Unlike many high school students today, I always knew I was going to go to college. My mom says that when I was younger, I joked that I would have to choose between Yale or Princeton. Maybe it was growing up with parents who believe education is the key to success or maybe it was my middle school and high school teachers who talked about college as if it were the best path.
Either way, by the time I was in seventh grade, I knew that I had to take the right courses (meaning honors and AP courses), get good grades, and get involved in extracurricular activities in order to get into a “good” college and land a “good” job. And I wasn’t the only one who felt this way. Most of my peers (and their parents) were also set on college, not because they wanted to go, but because it was the only path that they knew. By the time I was a high school senior, everyone I knew was taking their SATs for the last time, finishing up college applications, and evaluating financial aid packages.
So fast forward five years later. Imagine my surprise when my younger brother shared that he didn’t want to go to college.
To Go or Not To Go?
Our argument went a little like this:
“I’m not going to college. I don’t need to go,” he said simply.
“No one’s going to hire you without a college degree,” I argued. “And college graduates make more money, you know.”
“That’s debatable. There are lots of good jobs out there that you don’t need a degree for,” he fought back.
“But college will help you become more well-rounded,” I argued relentlessly. “You’ll learn so much about yourself.”
“I’m smart. I’ll be fine. And college is so expensive. I can learn skills now and I can always go to college later.”
And in some ways, he was right. While I had never considered any other option other than going straight to college after my high school graduation, my younger brother, as well as his friends, found themselves wondering, “Is college worth the cost?”
The more research I do on the topic, the more I am convinced that it’s a question without a clear answer. There are many factors that go into making the decision to attend college:
- The high costs of college: Can I afford it? Will I be able to pay off my debt?
- Job security: Even with a college degree, will I be able to secure a job?
- Salary: Will I really earn a higher salary with a college degree than a high school diploma?
- Skills: Will I learn valuable skills in college? Can I just go to trade school?
These are questions I didn’t ask as a high school student. And while they are difficult and frustrating questions, they’re important ones, considering the amount of money and time that goes into a college education.
If you’re a high school student struggling to make a decision of whether you should attend college, you’re not alone. Here is a list of resources to help you make the decision that is right for you:
- Is College for Everyone? The Pros and Cons (The Art of Manliness)

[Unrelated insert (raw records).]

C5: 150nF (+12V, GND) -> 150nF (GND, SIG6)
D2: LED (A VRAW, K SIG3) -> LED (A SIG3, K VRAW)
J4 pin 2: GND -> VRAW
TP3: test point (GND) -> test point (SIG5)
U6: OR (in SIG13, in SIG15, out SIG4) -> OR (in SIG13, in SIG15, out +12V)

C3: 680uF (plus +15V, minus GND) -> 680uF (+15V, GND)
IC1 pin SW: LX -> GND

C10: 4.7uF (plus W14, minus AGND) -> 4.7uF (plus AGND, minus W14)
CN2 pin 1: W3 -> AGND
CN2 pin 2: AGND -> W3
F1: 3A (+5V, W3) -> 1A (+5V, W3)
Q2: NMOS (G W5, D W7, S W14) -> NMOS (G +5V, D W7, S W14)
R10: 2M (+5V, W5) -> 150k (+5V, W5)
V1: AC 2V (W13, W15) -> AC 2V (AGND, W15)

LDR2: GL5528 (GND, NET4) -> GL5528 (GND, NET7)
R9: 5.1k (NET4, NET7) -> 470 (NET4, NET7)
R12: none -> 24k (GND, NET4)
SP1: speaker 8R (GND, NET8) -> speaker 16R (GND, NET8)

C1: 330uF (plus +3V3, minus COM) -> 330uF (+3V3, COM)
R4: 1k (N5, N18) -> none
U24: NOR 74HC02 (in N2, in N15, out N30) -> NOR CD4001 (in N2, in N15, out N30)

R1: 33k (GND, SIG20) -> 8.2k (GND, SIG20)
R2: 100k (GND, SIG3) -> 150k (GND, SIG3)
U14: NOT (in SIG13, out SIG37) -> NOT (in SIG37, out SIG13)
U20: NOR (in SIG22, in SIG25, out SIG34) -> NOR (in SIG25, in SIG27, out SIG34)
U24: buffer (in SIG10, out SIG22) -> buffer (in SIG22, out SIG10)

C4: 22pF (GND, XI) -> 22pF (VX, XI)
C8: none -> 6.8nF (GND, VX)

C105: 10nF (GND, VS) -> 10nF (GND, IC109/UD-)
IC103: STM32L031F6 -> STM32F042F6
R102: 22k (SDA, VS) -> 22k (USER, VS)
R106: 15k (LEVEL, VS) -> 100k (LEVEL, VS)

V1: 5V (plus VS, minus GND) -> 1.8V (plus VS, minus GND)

- Should Everyone Go to College? (Forbes)
- Don’t Know If You Should Go to College? 5 Things You Need to Do Before Making a Decision (Life and Learning, Cairn University)
The Argument Against Higher Education
- Do You Really Have to Go to College? (The Choice blog, The New York Times)
- Why I’m Telling Some of My Students Not to Go to College (PBS)
The Benefits of Higher Education
- College: What It’s All About and Why it Matters (Collegeboard)
- Here’s Why A College Degree Is Still Worth Its Price Tag (Business Insider)
- 7 Reasons You Should Go to College (Life and Learning, Cairn University)
Alternatives to College
- 5 Proud Alternatives To Going To College (Forbes)
- Is College for Everyone? 11 Alternatives to the Traditional 4-Year College (Art of Manliness)
Making the decision to go to college is a tough one. I hope these resources are helpful to you as you make the decision to attend college, take a gap year, or find an entry-level job. And for those of you wondering, my little brother ended up going to college.